El neurocientífico Álvaro Pascual-Leone, catedrático de neurología en la Escuela de Medicina de Harvard, ha hecho declaraciones contundentes sobre las expectativas en torno a los avances de la neurociencia, afirmando que la idea de mantener el cerebro eternamente joven es una «gilipollez». Durante su participación en la Jornada de Sociedades COSCE celebrada en Madrid, subrayó que no es probable que se conviertan en realidad las fantasías de capacidades cerebrales expandidas a corto plazo.

Según Pascual-Leone, el sistema nervioso humano está diseñado como una «máquina optimizada», lo que implica que cualquier mejora en un área podría conllevar pérdidas en otra. «En muchos aspectos, creo que nos vamos a dar cuenta de que es un juego de suma cero; lo que ganas por un lado, lo pierdes por otro», explicó el experto en estimulación cerebral no invasiva.

Expectativas y realidades de la neurociencia

El científico destacó que estamos en una fase muy incipiente de la neurociencia, especialmente en áreas como la neuromodulación y las neurotecnologías. A pesar de las expectativas infladas, considera que son parte de «pura ciencia cognitiva» y puede ser beneficioso enfrentarse a los retos con una actitud optimista. Sin embargo, advirtió que estas soluciones pueden generar nuevos problemas, lo que podría ser más preocupante que las enfermedades que intentan curar.

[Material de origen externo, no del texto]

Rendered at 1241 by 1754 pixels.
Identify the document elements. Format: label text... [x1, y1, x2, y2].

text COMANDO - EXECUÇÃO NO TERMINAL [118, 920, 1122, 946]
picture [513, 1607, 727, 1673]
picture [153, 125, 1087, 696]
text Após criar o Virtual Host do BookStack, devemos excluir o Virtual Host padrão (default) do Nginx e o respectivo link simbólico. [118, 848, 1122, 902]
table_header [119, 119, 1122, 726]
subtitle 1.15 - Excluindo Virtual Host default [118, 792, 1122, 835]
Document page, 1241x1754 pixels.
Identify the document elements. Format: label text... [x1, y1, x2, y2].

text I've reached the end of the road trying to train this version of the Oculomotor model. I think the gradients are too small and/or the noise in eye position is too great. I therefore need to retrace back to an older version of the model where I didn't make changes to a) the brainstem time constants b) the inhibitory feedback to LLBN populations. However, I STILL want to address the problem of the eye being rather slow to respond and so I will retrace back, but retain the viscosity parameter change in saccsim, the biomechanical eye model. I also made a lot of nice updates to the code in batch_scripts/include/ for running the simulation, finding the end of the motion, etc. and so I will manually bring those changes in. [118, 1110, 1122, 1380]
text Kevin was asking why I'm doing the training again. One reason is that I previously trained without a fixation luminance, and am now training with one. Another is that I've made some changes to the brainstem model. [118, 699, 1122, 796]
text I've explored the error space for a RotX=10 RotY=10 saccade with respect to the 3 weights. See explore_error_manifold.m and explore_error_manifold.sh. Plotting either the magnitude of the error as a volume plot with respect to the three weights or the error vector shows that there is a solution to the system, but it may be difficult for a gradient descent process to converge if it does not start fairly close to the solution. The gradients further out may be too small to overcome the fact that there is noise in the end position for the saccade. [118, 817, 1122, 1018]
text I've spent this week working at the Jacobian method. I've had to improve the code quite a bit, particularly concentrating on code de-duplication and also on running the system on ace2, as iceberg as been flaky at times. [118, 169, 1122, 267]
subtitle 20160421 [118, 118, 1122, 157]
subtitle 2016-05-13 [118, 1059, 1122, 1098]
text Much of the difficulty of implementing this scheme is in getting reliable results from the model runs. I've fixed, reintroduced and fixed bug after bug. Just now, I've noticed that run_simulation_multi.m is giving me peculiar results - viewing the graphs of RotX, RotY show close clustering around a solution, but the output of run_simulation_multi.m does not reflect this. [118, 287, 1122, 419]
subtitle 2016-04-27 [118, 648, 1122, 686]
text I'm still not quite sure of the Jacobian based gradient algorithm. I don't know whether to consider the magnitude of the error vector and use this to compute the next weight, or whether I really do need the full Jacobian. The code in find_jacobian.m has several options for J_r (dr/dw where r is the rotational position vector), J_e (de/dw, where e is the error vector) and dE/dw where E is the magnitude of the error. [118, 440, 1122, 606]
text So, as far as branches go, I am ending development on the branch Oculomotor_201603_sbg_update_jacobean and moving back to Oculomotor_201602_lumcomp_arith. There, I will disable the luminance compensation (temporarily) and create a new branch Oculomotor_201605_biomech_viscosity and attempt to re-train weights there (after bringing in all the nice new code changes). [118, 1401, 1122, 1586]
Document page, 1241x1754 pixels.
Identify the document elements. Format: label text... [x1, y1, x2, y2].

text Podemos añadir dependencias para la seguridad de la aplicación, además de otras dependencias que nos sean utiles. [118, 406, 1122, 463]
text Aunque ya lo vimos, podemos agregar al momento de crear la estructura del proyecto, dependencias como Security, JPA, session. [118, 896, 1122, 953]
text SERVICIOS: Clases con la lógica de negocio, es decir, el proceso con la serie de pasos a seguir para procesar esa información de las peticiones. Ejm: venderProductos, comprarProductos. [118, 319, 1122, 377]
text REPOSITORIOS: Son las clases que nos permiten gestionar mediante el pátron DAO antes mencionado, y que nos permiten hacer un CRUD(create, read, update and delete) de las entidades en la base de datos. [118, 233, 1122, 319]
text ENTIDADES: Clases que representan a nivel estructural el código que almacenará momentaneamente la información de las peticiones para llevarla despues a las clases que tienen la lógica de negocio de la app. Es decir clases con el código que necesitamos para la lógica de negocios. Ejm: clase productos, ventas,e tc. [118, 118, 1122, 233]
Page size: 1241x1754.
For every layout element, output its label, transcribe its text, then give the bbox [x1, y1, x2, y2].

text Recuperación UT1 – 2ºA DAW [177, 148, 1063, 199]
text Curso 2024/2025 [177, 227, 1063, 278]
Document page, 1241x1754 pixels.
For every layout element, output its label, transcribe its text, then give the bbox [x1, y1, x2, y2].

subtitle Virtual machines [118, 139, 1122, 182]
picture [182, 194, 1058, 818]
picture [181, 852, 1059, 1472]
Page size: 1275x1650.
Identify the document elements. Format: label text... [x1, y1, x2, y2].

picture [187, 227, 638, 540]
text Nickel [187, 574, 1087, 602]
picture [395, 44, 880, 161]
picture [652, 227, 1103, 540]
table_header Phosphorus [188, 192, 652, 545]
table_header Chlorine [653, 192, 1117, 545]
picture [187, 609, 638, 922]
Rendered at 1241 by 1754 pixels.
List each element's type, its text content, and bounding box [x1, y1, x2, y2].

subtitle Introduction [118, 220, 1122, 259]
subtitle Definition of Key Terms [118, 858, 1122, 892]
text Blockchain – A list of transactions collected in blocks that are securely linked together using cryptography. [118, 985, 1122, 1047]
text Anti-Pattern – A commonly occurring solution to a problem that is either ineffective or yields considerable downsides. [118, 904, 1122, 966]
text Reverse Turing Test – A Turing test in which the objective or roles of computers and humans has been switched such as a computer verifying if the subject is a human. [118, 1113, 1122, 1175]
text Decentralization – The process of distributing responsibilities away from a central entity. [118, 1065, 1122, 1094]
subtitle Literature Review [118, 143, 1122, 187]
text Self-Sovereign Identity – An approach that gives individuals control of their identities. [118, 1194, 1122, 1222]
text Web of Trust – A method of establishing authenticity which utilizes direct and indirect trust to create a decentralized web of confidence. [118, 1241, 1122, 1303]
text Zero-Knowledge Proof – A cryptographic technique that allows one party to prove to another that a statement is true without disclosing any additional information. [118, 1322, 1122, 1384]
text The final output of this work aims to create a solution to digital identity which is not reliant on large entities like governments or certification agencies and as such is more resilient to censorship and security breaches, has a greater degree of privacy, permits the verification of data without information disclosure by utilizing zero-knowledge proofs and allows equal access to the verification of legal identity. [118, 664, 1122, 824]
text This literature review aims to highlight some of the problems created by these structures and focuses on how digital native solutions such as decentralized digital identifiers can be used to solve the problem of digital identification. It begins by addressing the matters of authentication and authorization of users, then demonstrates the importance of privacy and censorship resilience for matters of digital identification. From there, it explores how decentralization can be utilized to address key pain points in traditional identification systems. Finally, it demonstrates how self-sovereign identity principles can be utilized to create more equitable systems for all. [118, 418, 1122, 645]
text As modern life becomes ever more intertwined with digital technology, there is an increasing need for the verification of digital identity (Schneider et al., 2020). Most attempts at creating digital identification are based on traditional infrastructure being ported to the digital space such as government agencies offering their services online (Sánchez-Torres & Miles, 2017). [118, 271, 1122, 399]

Pascual-Leone afirmó que, a pesar de las limitaciones, es posible que se desarrollen tecnologías que permitan identificar enfermedades antes y tratarlas de manera más efectiva, aunque no se espera erradicar estas patologías. «Ojalá me equivoque», agregó.

Un nuevo enfoque en la neurología

El neurocientífico también reflexionó sobre el futuro de la neurología, sugiriendo que debe evolucionar más allá del tratamiento de enfermedades. «No puede ser solo eso; tiene que expandirse para promover la prevención y maximización de la salud cerebral», sostuvo. Esto implica un cambio fundamental en cómo se aborda la salud del cerebro, donde la educación y la orientación son esenciales para que las personas tomen decisiones adecuadas sobre su bienestar.

Respecto a los hábitos de vida, Pascual-Leone enfatizó la necesidad de personalizar la información sobre ejercicios, dietas y entrenamiento cognitivo. «Si tienes fiebre, no te dicen ‘toma algo’, te recetan algo concreto», comentó, sugiriendo que lo mismo debería aplicarse a los estilos de vida.

En un tono crítico, refirió que la idea de querer mantener el cerebro siempre joven es errónea, ya que lo que realmente se busca es que funcione de la mejor manera posible para la edad que se tiene. «Hay cambios en la estructura cerebral y en su función con la edad, y no se debe ver la edad como un decaimiento, sino como un desarrollo a lo largo de la vida», añadió.

Finalmente, abordó la cuestión de las habilidades cognitivas, señalando que aunque algunas capacidades pueden ser más propias de la juventud, hay habilidades más holísticas que los mayores pueden desarrollar mejor. Pascual-Leone concluyó que la búsqueda de mejoras a través de neurotecnología debe tener en cuenta las implicaciones individuales, advirtiendo sobre los riesgos de priorizar ciertas habilidades a expensas de otras.